___ RECORDS FOR THIS TASK

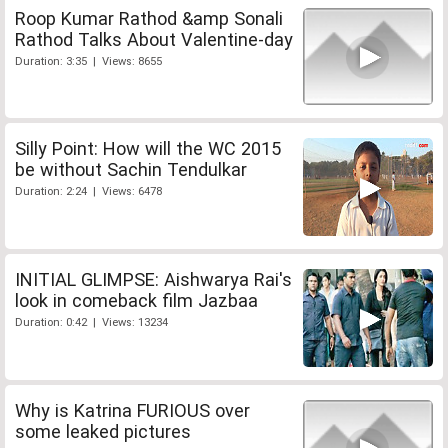
Roop Kumar Rathod &amp Sonali
Rathod Talks About Valentine-day
Duration: 3:35 | Views: 8655
Silly Point: How will the WC 2015
be without Sachin Tendulkar
Duration: 2:24 | Views: 6478
INITIAL GLIMPSE: Aishwarya Rai's
look in comeback film Jazbaa
Duration: 0:42 | Views: 13234
Why is Katrina FURIOUS over
some leaked pictures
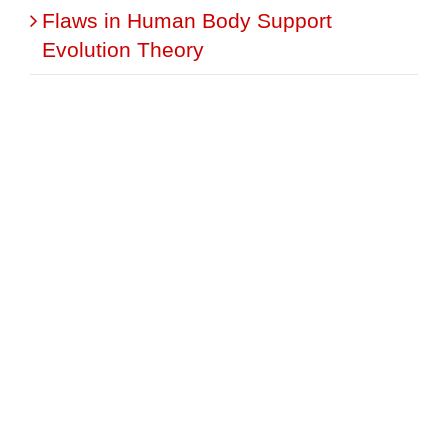
Flaws in Human Body Support
Evolution Theory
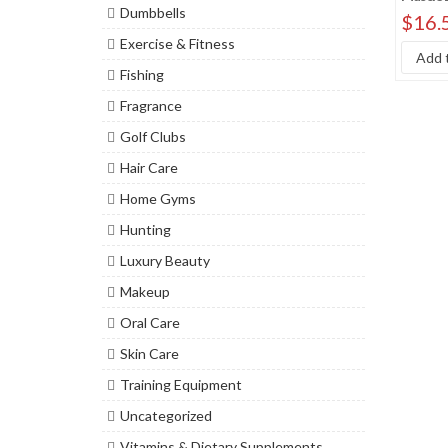
Dumbbells
Sort by
$
16.
Exercise & Fitness
Sort b
Add t
Fishing
Fragrance
Golf Clubs
Hair Care
Home Gyms
Hunting
Luxury Beauty
Makeup
Oral Care
Skin Care
Training Equipment
Uncategorized
Vitamins & Dietary Supplements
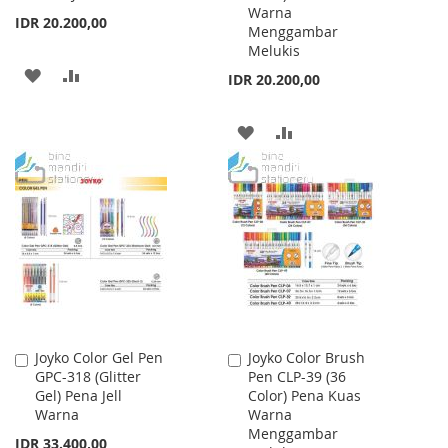
Warna
IDR 20.200,00
Menggambar
Melukis
ADD
ADD
IDR 20.200,00
TO
TO
ADD
ADD
WISH
COMPARE
TO
TO
LIST
WISH
COMPARE
LIST
Joyko Color Gel Pen
Joyko Color Brush
Add
Add
GPC-318 (Glitter
Pen CLP-39 (36
to
to
Gel) Pena Jell
Color) Pena Kuas
Cart
Cart
Warna
Warna
Menggambar
IDR 33.400,00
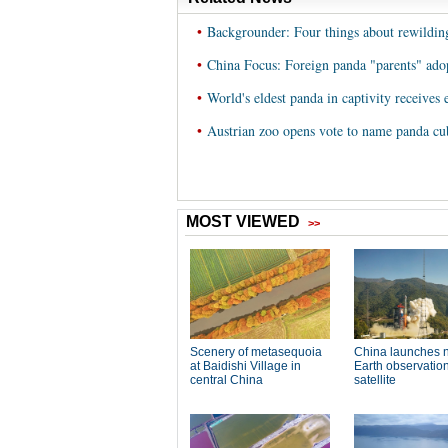
•
Backgrounder: Four things about rewildin
•
China Focus: Foreign panda "parents" adop
•
World's eldest panda in captivity receives
•
Austrian zoo opens vote to name panda cu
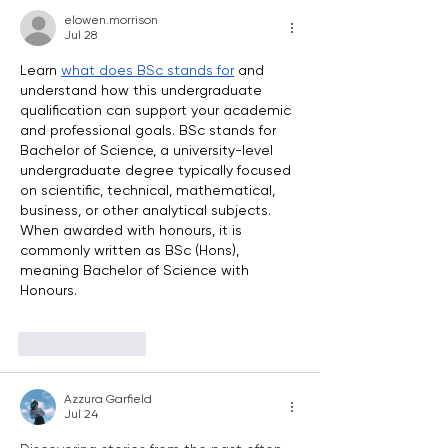
elowen.morrison
Jul 28
Learn 
what does BSc stands for
 and 
understand how this undergraduate 
qualification can support your academic 
and professional goals. BSc stands for 
Bachelor of Science, a university-level 
undergraduate degree typically focused 
on scientific, technical, mathematical, 
business, or other analytical subjects. 
When awarded with honours, it is 
commonly written as BSc (Hons), 
meaning Bachelor of Science with 
Honours. 
Like
Reply
Azzura Garfield
Jul 24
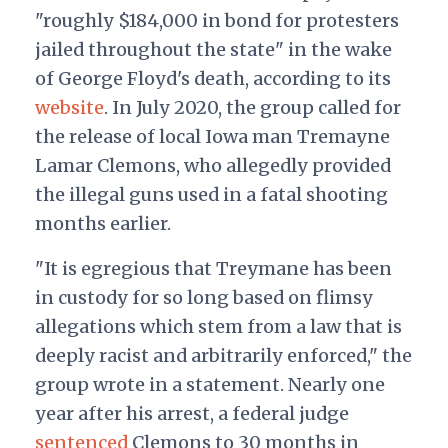
"roughly $184,000 in bond for protesters
jailed throughout the state" in the wake
of George Floyd's death, according to its
website
. In July 2020, the group called for
the release of local Iowa man Tremayne
Lamar Clemons, who allegedly provided
the illegal guns used in a fatal shooting
months earlier.
"It is egregious that Treymane has been
in custody for so long based on flimsy
allegations which stem from a law that is
deeply racist and arbitrarily enforced," the
group wrote in a statement. Nearly one
year after his arrest, a federal judge
sentenced
Clemons to 30 months in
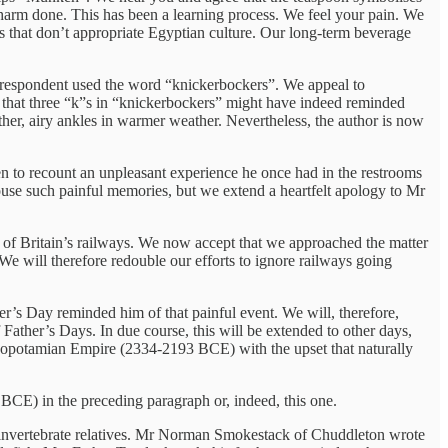
e harm done. This has been a learning process. We feel your pain. We
ags that don’t appropriate Egyptian culture. Our long-term beverage
correspondent used the word “knickerbockers”. We appeal to
 that three “k”s in “knickerbockers” might have indeed reminded
er, airy ankles in warmer weather. Nevertheless, the author is now
n to recount an unpleasant experience he once had in the restrooms
ouse such painful memories, but we extend a heartfelt apology to Mr
 of Britain’s railways. We now accept that we approached the matter
We will therefore redouble our efforts to ignore railways going
her’s Day reminded him of that painful event. We will, therefore,
ather’s Days. In due course, this will be extended to other days,
esopotamian Empire (2334-2193 BCE) with the upset that naturally
BCE) in the preceding paragraph or, indeed, this one.
our invertebrate relatives. Mr Norman Smokestack of Chuddleton wrote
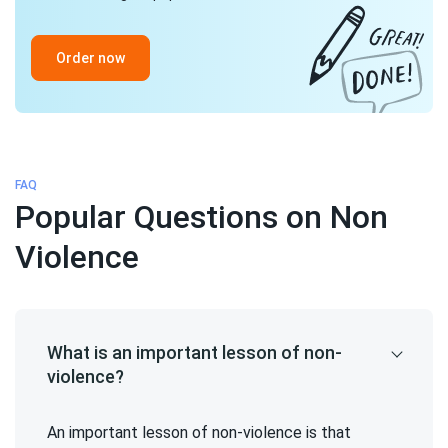
Order now
FAQ
Popular Questions on Non
Violence
What is an important lesson of non-
violence?
An important lesson of non-violence is that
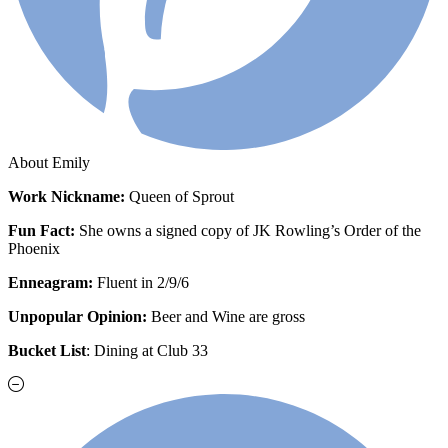
About Emily
Work
Nickname:
Queen of Sprout
Fun Fact:
She owns a signed copy of JK Rowling’s Order of the
Phoenix
Enneagram:
Fluent in 2/9/6
Unpopular Opinion:
Beer and Wine are gross
Bucket List
: Dining at Club 33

______

WHAT TO DO: Word-for-word repeat, images excluded: return all the data.

RESPONSE BELOW:
Roop Kumar Rathod &amp Sonali
Rathod Talks About Valentine-day
Duration: 3:35 | Views: 8655
Silly Point: How will the WC 2015
be without Sachin Tendulkar
Duration: 2:24 | Views: 6478
INITIAL GLIMPSE: Aishwarya Rai's
look in comeback film Jazbaa
Duration: 0:42 | Views: 13234
Why is Katrina FURIOUS over
some leaked pictures
Flaws in Human Body Support
Evolution Theory
Dumbbells
Sort by
$
16.
Exercise & Fitness
Sort b
Add t
Fishing
Fragrance
Golf Clubs
Hair Care
Home Gyms
Hunting
Luxury Beauty
Makeup
Oral Care
Skin Care
Training Equipment
Uncategorized
Vitamins & Dietary Supplements
Warna
IDR 20.200,00
Menggambar
Melukis
ADD
ADD
IDR 20.200,00
TO
TO
ADD
ADD
WISH
COMPARE
TO
TO
LIST
WISH
COMPARE
LIST
Joyko Color Gel Pen
Joyko Color Brush
Add
Add
GPC-318 (Glitter
Pen CLP-39 (36
to
to
Gel) Pena Jell
Color) Pena Kuas
Cart
Cart
Warna
Warna
Menggambar
IDR 33.400,00
•
Backgrounder: Four things about rewildin
•
China Focus: Foreign panda "parents" adop
•
World's eldest panda in captivity receives
•
Austrian zoo opens vote to name panda cu
elowen.morrison
Jul 28
Learn 
what does BSc stands for
 and 
understand how this undergraduate 
qualification can support your academic 
and professional goals. BSc stands for 
Bachelor of Science, a university-level 
undergraduate degree typically focused 
on scientific, technical, mathematical, 
business, or other analytical subjects. 
When awarded with honours, it is 
commonly written as BSc (Hons), 
meaning Bachelor of Science with 
Honours. 
Like
Reply
Azzura Garfield
Jul 24
"roughly $184,000 in bond for protesters
jailed throughout the state" in the wake
of George Floyd's death, according to its
website
. In July 2020, the group called for
the release of local Iowa man Tremayne
Lamar Clemons, who allegedly provided
the illegal guns used in a fatal shooting
months earlier.
"It is egregious that Treymane has been
in custody for so long based on flimsy
allegations which stem from a law that is
deeply racist and arbitrarily enforced," the
group wrote in a statement. Nearly one
year after his arrest, a federal judge
sentenced
Clemons to 30 months in
e harm done. This has been a learning process. We feel your pain. We
ags that don’t appropriate Egyptian culture. Our long-term beverage
correspondent used the word “knickerbockers”. We appeal to
 that three “k”s in “knickerbockers” might have indeed reminded
er, airy ankles in warmer weather. Nevertheless, the author is now
n to recount an unpleasant experience he once had in the restrooms
ouse such painful memories, but we extend a heartfelt apology to Mr
 of Britain’s railways. We now accept that we approached the matter
We will therefore redouble our efforts to ignore railways going
her’s Day reminded him of that painful event. We will, therefore,
ather’s Days. In due course, this will be extended to other days,
esopotamian Empire (2334-2193 BCE) with the upset that naturally
BCE) in the preceding paragraph or, indeed, this one.
our invertebrate relatives. Mr Norman Smokestack of Chuddleton wrote
Order now
FAQ
Popular Questions on Non
Violence
What is an important lesson of non-
violence?
An important lesson of non-violence is that
About Emily
Work
Nickname:
Queen of Sprout
Fun Fact:
She owns a signed copy of JK Rowling’s Order of the
Phoenix
Enneagram:
Fluent in 2/9/6
Unpopular Opinion:
Beer and Wine are gross
Bucket List
: Dining at Club 33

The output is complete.